Records from a data collection:
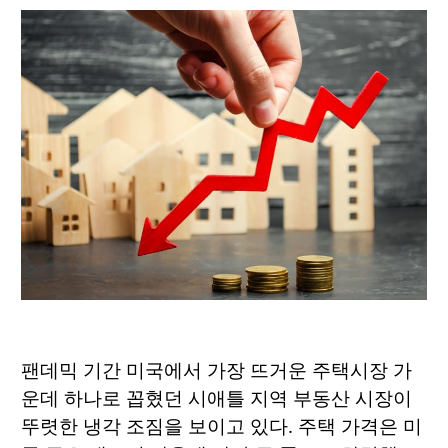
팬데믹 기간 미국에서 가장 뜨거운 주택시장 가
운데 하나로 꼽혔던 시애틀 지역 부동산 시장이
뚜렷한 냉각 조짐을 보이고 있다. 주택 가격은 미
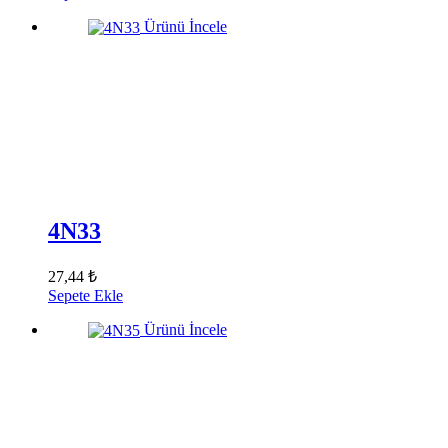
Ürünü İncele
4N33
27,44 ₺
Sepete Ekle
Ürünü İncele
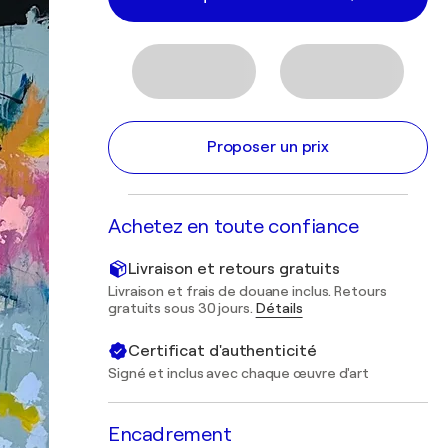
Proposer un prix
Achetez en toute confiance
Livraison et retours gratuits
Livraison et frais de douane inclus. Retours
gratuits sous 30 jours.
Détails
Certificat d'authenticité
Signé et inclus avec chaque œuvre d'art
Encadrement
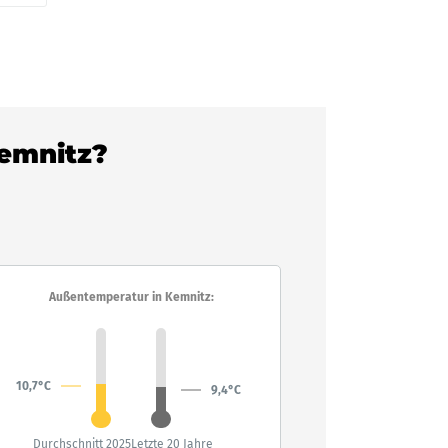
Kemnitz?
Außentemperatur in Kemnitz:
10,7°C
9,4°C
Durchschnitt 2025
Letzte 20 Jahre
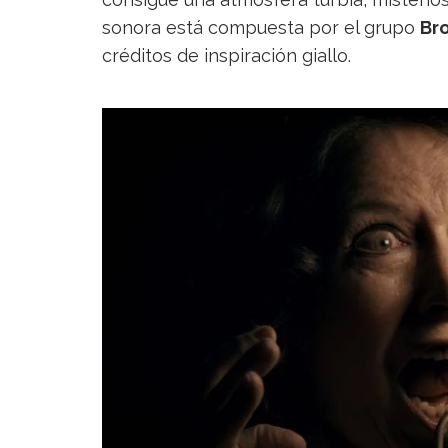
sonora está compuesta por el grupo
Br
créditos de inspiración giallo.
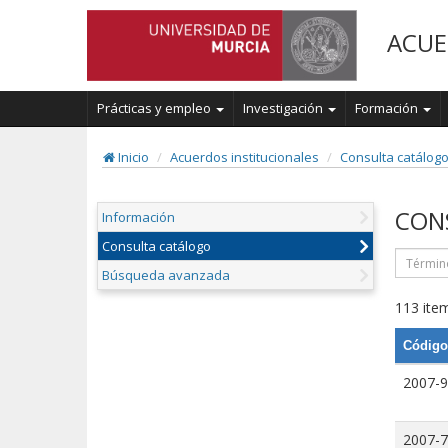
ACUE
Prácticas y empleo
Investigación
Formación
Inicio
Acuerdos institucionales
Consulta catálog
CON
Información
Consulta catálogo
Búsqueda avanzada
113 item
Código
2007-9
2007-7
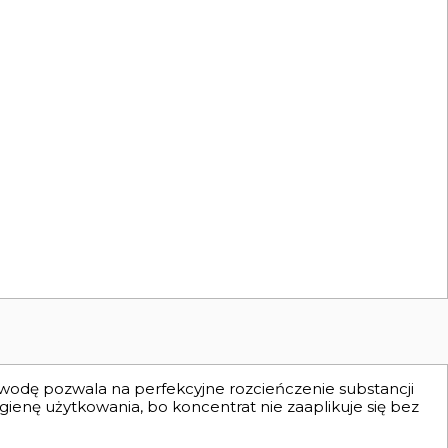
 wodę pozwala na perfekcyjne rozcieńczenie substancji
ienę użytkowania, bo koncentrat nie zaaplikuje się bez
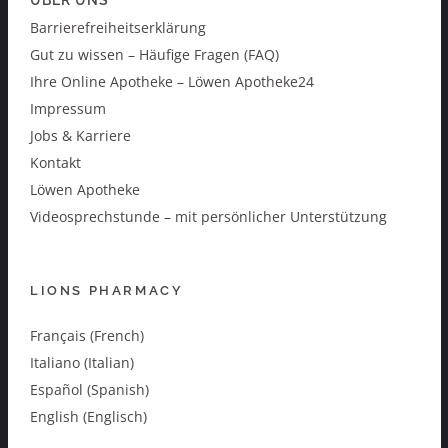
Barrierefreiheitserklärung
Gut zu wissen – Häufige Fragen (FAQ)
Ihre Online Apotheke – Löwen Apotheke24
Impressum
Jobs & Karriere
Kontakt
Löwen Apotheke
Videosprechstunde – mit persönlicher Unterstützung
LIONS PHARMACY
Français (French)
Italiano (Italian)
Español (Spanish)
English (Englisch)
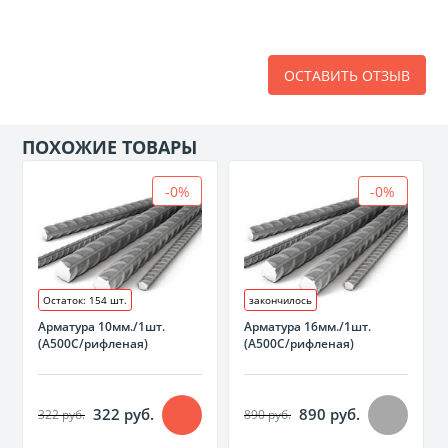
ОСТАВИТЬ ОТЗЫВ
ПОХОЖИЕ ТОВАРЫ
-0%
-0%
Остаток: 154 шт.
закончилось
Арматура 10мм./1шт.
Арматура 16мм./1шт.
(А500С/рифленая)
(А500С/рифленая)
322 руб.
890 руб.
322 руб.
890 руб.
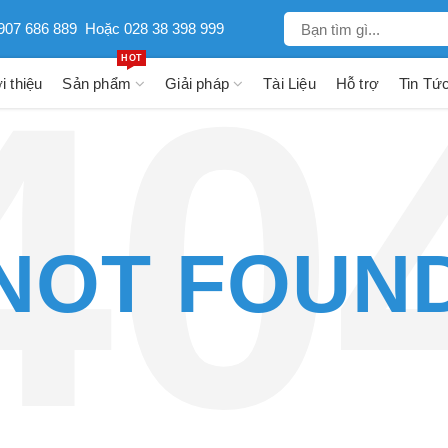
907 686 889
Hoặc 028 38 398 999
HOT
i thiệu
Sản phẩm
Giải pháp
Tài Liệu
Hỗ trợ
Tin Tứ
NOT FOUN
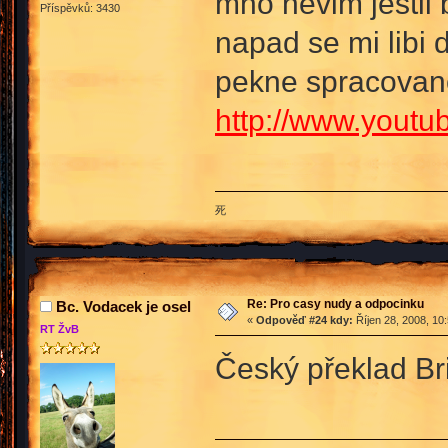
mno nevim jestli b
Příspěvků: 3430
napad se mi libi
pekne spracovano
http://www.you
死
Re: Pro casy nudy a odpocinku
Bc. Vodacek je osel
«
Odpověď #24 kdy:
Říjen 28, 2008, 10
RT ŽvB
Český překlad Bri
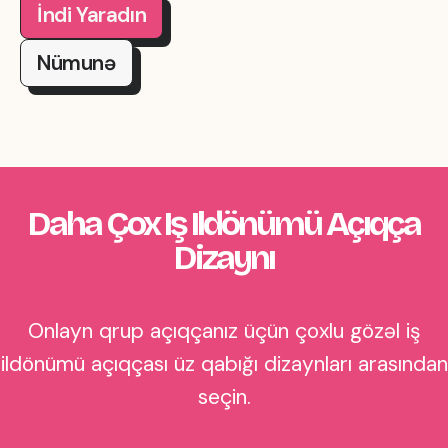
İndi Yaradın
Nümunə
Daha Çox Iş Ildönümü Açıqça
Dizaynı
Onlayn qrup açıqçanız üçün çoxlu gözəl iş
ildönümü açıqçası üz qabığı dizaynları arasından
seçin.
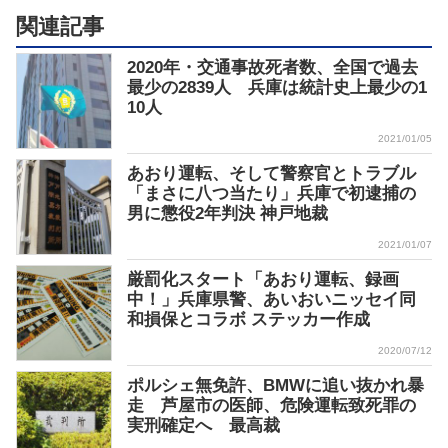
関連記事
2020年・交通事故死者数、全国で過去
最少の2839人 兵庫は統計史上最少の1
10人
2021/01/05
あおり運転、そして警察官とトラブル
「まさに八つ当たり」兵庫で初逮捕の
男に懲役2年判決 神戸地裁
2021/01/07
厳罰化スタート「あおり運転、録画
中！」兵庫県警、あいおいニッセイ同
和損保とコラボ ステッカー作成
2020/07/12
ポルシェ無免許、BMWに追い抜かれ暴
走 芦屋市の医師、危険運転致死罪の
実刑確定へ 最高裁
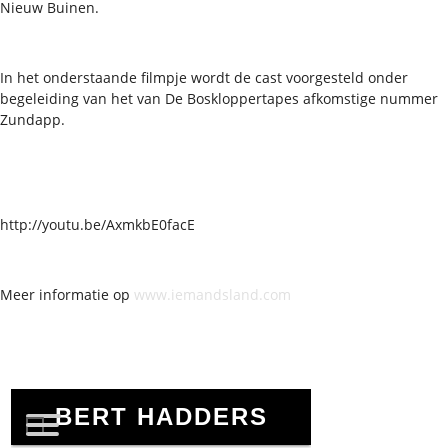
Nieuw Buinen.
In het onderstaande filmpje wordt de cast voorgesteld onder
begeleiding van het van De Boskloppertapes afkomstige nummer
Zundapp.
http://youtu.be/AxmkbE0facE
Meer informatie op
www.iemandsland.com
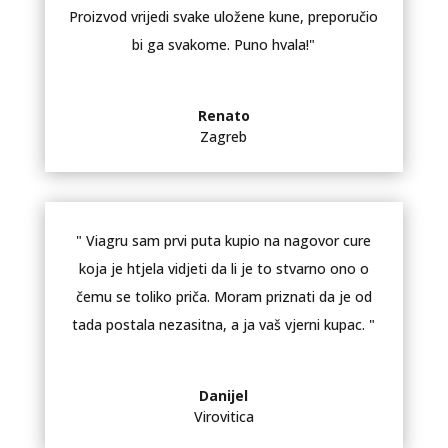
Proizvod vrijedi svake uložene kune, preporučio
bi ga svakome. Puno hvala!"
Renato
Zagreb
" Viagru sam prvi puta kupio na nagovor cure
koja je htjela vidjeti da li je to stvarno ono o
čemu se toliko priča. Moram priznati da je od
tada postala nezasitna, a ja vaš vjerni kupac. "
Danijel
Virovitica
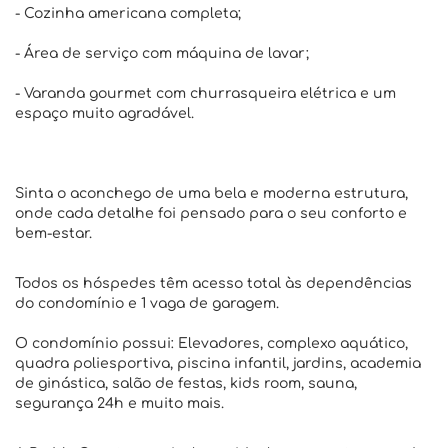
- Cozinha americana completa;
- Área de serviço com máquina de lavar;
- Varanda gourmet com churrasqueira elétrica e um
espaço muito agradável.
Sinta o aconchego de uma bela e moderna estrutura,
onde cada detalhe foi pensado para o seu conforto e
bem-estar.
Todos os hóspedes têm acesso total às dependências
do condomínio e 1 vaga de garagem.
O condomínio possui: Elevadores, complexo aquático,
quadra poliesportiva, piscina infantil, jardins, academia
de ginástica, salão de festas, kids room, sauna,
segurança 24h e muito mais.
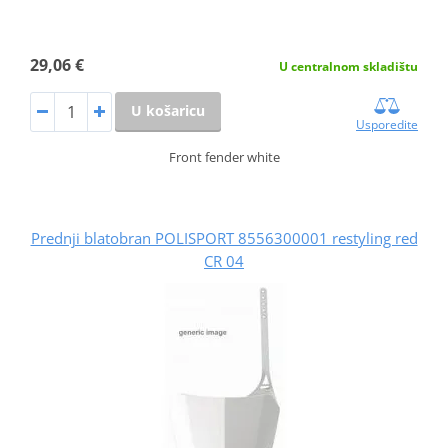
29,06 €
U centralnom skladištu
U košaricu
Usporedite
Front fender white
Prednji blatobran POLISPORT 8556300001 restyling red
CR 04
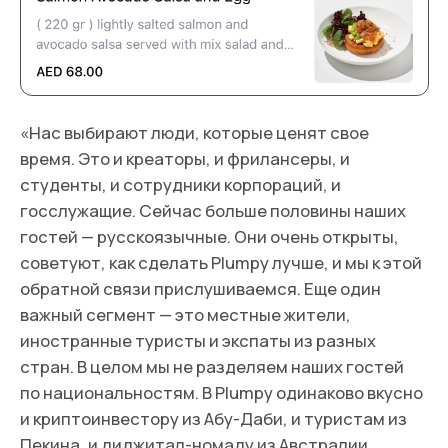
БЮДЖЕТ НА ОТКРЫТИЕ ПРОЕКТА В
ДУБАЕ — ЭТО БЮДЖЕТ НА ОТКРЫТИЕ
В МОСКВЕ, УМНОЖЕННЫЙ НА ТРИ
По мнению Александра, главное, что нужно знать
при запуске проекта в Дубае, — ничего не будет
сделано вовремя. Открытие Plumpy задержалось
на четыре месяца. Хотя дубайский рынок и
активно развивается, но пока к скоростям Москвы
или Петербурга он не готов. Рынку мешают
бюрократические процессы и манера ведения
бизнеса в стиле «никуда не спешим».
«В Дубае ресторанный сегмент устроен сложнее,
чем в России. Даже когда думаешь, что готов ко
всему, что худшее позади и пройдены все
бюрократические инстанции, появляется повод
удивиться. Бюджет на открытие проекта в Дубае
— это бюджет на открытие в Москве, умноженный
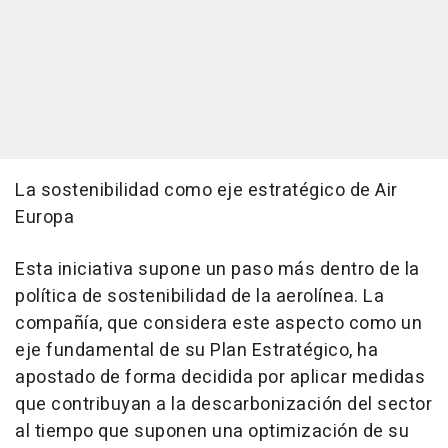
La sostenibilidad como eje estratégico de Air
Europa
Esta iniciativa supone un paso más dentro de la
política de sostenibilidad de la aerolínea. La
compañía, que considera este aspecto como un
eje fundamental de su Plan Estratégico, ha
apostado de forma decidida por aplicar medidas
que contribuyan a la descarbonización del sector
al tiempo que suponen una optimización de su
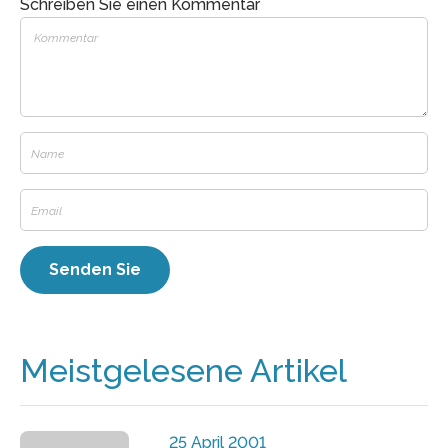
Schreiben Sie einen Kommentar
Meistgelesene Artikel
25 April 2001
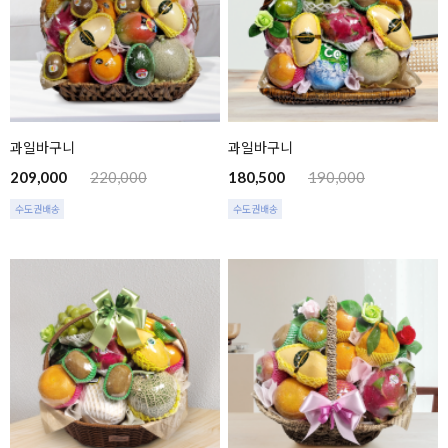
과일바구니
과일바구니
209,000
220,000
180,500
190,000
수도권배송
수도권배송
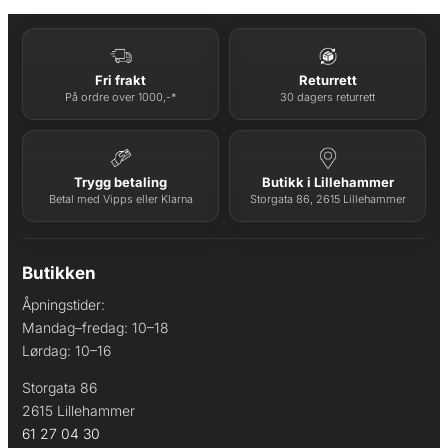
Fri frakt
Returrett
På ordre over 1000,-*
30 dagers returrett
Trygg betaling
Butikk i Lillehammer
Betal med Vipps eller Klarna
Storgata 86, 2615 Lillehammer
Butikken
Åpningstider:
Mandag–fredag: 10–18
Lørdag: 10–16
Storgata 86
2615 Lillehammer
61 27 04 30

▸ What you are asked to do: Reproduce all of the data above, replacing every occurrence of "Lillehammer" with "Hamar" and leaving everything else unchanged. Omit the pictures from your answer.

▸ Answer to this problem:
팬데믹 기간 미국에서 가장 뜨거운 주택시장 가
운데 하나로 꼽혔던 시애틀 지역 부동산 시장이
뚜렷한 냉각 조짐을 보이고 있다. 주택 가격은 미
Ürünü İncele
4N33
27,44 ₺
Sepete Ekle
Ürünü İncele
Proposer un prix
Achetez en toute confiance
Livraison et retours gratuits
Livraison et frais de douane inclus. Retours
gratuits sous 30 jours.
Détails
Certificat d'authenticité
Signé et inclus avec chaque œuvre d'art
Encadrement
Kemnitz?
Außentemperatur in Kemnitz:
10,7°C
9,4°C
Durchschnitt 2025
Letzte 20 Jahre
sonora está compuesta por el grupo
Br
créditos de inspiración giallo.
ACUE
Prácticas y empleo
Investigación
Formación
Inicio
Acuerdos institucionales
Consulta catálog
CON
Información
Consulta catálogo
Búsqueda avanzada
113 item
Código
2007-9
2007-7
 wodę pozwala na perfekcyjne rozcieńczenie substancji
ienę użytkowania, bo koncentrat nie zaaplikuje się bez
Barrierefreiheitserklärung
Gut zu wissen – Häufige Fragen (FAQ)
Ihre Online Apotheke – Löwen Apotheke24
Impressum
Jobs & Karriere
Kontakt
Löwen Apotheke
Videosprechstunde – mit persönlicher Unterstützung
LIONS PHARMACY
Français (French)
Italiano (Italian)
Español (Spanish)
English (Englisch)
ОСТАВИТЬ ОТЗЫВ
ПОХОЖИЕ ТОВАРЫ
-0%
-0%
Остаток: 154 шт.
закончилось
Арматура 10мм./1шт.
Арматура 16мм./1шт.
(А500С/рифленая)
(А500С/рифленая)
322 руб.
890 руб.
322 руб.
890 руб.
907 686 889
Hoặc 028 38 398 999
HOT
i thiệu
Sản phẩm
Giải pháp
Tài Liệu
Hỗ trợ
Tin Tứ
NOT FOUN
mno nevim jestli b
Příspěvků: 3430
napad se mi libi
pekne spracovano
http://www.you
死
Re: Pro casy nudy a odpocinku
Bc. Vodacek je osel
«
Odpověď #24 kdy:
Říjen 28, 2008, 10
RT ŽvB
Český překlad Bri
İndi Yaradın
Nümunə
Daha Çox Iş Ildönümü Açıqça
Dizaynı
Onlayn qrup açıqçanız üçün çoxlu gözəl iş
ildönümü açıqçası üz qabığı dizaynları arasından
seçin.
関連記事
2020年・交通事故死者数、全国で過去
最少の2839人 兵庫は統計史上最少の1
10人
2021/01/05
あおり運転、そして警察官とトラブル
「まさに八つ当たり」兵庫で初逮捕の
男に懲役2年判決 神戸地裁
2021/01/07
厳罰化スタート「あおり運転、録画
中！」兵庫県警、あいおいニッセイ同
和損保とコラボ ステッカー作成
2020/07/12
ポルシェ無免許、BMWに追い抜かれ暴
走 芦屋市の医師、危険運転致死罪の
実刑確定へ 最高裁
Nieuw Buinen.
In het onderstaande filmpje wordt de cast voorgesteld onder
begeleiding van het van De Boskloppertapes afkomstige nummer
Zundapp.
http://youtu.be/AxmkbE0facE
Meer informatie op
www.iemandsland.com
Proizvod vrijedi svake uložene kune, preporučio
bi ga svakome. Puno hvala!"
Renato
Zagreb
" Viagru sam prvi puta kupio na nagovor cure
koja je htjela vidjeti da li je to stvarno ono o
čemu se toliko priča. Moram priznati da je od
tada postala nezasitna, a ja vaš vjerni kupac. "
Danijel
Virovitica
- Cozinha americana completa;
- Área de serviço com máquina de lavar;
- Varanda gourmet com churrasqueira elétrica e um
espaço muito agradável.
Sinta o aconchego de uma bela e moderna estrutura,
onde cada detalhe foi pensado para o seu conforto e
bem-estar.
Todos os hóspedes têm acesso total às dependências
do condomínio e 1 vaga de garagem.
O condomínio possui: Elevadores, complexo aquático,
quadra poliesportiva, piscina infantil, jardins, academia
de ginástica, salão de festas, kids room, sauna,
segurança 24h e muito mais.
29,06 €
U centralnom skladištu
U košaricu
Usporedite
Front fender white
Prednji blatobran POLISPORT 8556300001 restyling red
CR 04
БЮДЖЕТ НА ОТКРЫТИЕ ПРОЕКТА В
ДУБАЕ — ЭТО БЮДЖЕТ НА ОТКРЫТИЕ
В МОСКВЕ, УМНОЖЕННЫЙ НА ТРИ
По мнению Александра, главное, что нужно знать
при запуске проекта в Дубае, — ничего не будет
сделано вовремя. Открытие Plumpy задержалось
на четыре месяца. Хотя дубайский рынок и
активно развивается, но пока к скоростям Москвы
или Петербурга он не готов. Рынку мешают
бюрократические процессы и манера ведения
бизнеса в стиле «никуда не спешим».
«В Дубае ресторанный сегмент устроен сложнее,
чем в России. Даже когда думаешь, что готов ко
всему, что худшее позади и пройдены все
бюрократические инстанции, появляется повод
удивиться. Бюджет на открытие проекта в Дубае
— это бюджет на открытие в Москве, умноженный
La sostenibilidad como eje estratégico de Air
Europa
Esta iniciativa supone un paso más dentro de la
política de sostenibilidad de la aerolínea. La
compañía, que considera este aspecto como un
eje fundamental de su Plan Estratégico, ha
apostado de forma decidida por aplicar medidas
que contribuyan a la descarbonización del sector
al tiempo que suponen una optimización de su
Schreiben Sie einen Kommentar
Meistgelesene Artikel
25 April 2001
과일바구니
과일바구니
209,000
220,000
180,500
190,000
수도권배송
수도권배송
Fri frakt
Returrett
På ordre over 1000,-*
30 dagers returrett
Trygg betaling
Butikk i Hamar
Betal med Vipps eller Klarna
Storgata 86, 2615 Hamar
Butikken
Åpningstider:
Mandag–fredag: 10–18
Lørdag: 10–16
Storgata 86
2615 Hamar
61 27 04 30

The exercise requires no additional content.